Quel rôle joue le SISSE dans ces questions de technologies de surveillance ?

Le SISSE (Service de l'information stratégique et de la sécurité économiques), dont les responsables Gustave Gauquelin et Jérôme Dupré se sont exprimés dans Dalloz Actualité, n'est pas directement compétent en matière de police intérieure. En revanche, il intervient sur les enjeux d'extraterritorialité du droit lorsque des logiciels de reconnaissance faciale fournis par des entreprises étrangères sont utilisés par des services français, ce qui soulève des problèmes de transfert de données et de souveraineté technologique.

Quelles amendes risque un fournisseur de logiciel de reconnaissance faciale qui ne respecte pas l'AI Act ?

Selon l'article 99 de l'AI Act, les violations des interdictions posées à l'article 5 peuvent entraîner des amendes allant jusqu'à 35 millions d'euros ou 7 % du chiffre d'affaires annuel mondial (le montant le plus élevé étant retenu). Pour les violations des obligations applicables aux systèmes à haut risque, l'amende peut atteindre 15 millions d'euros ou 3 % du chiffre d'affaires mondial.

Un projet de loi est-il prévu pour encadrer la reconnaissance faciale en France ?

Plusieurs propositions de loi ont été déposées depuis 2025 pour créer un cadre légal pérenne, notamment une proposition transpartisane examinée en commission des lois au Sénat début 2026. À ce jour, aucun texte n'a été définitivement adopté. Le débat oppose les partisans d'un encadrement strict aligné sur les exigences de l'AI Act et les tenants d'une souplesse opérationnelle réclamée par les forces de l'ordre.

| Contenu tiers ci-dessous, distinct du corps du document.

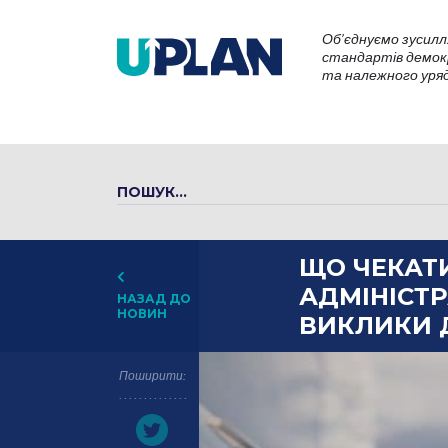
Об’єднуємо зусилл
стандартів демокр
та належного уряду
ЩО ЧЕКАТИ
АДМІНІСТР
НАЗАД ДО
НОВИН
ВИКЛИКИ 
Поширити:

Sources principales : Règlement (UE) 2024/1689 (AI Act) ; Loi n° 2023-380 du 19 mai 2023 ; Loi n° 78-17 du 6 janvier 1978 modifiée ; Conseil constitutionnel, décision n° 2021-817 DC du 20 mai 2021 ; CNIL, délibération n° 2022-118 du 22 septembre 2022 ; Entretien SISSE, Dalloz Actualité, 2026 ; NIST, rapport sur les biais des systèmes de reconnaissance faciale, 2022.

Questions fréquentes

La reconnaissance faciale est-elle légale pour la police en France en 2026 ?
Aucune loi française n'autorise explicitement la reconnaissance faciale en temps réel dans les espaces publics à des fins de maintien de l'ordre ordinaire. Son utilisation se heurte à l'interdiction de principe posée par l'AI Act européen, créant un vide juridique significatif.
Quelles sont les exceptions prévues par l'AI Act pour la reconnaissance faciale policière ?
L'AI Act (article 5) prévoit 3 exceptions : la recherche de victimes d'infractions graves (enlèvement, traite), la prévention d'une menace terroriste imminente et spécifique, et la localisation d'un suspect d'infraction pénale grave. Chaque exception exige une autorisation judiciaire préalable et une stricte proportionnalité.
Qu'a autorisé la loi sur les Jeux Olympiques de 2023 en matière de surveillance algorithmique ?
La loi du 19 mai 2023 a autorisé à titre expérimental, jusqu'au 31 mars 2025, l'analyse algorithmique d'images dans les espaces publics pour détecter des comportements suspects. Elle excluait expressément toute identification biométrique individuelle et était placée sous contrôle de la CNIL.
Quel rôle joue la CNIL dans l'encadrement de la reconnaissance faciale en France ?
La CNIL est l'autorité de contrôle compétente pour superviser les traitements biométriques. Elle a piloté l'expérimentation JO 2023, publie des recommandations sur l'IA et dispose d'un pouvoir de sanction en cas de violation de la loi Informatique et Libertés ou du RGPD.
La police peut-elle utiliser la reconnaissance faciale a posteriori dans le cadre d'une enquête judiciaire ?
Oui, dans un cadre judiciaire ouvert, le Code de procédure pénale (articles 230-1 à 230-5) autorise des rapprochements biométriques via les fichiers TAJ et FAED. Cette utilisation est encadrée et intervient après les faits, ce qui la distingue de l'identification en temps réel interdite.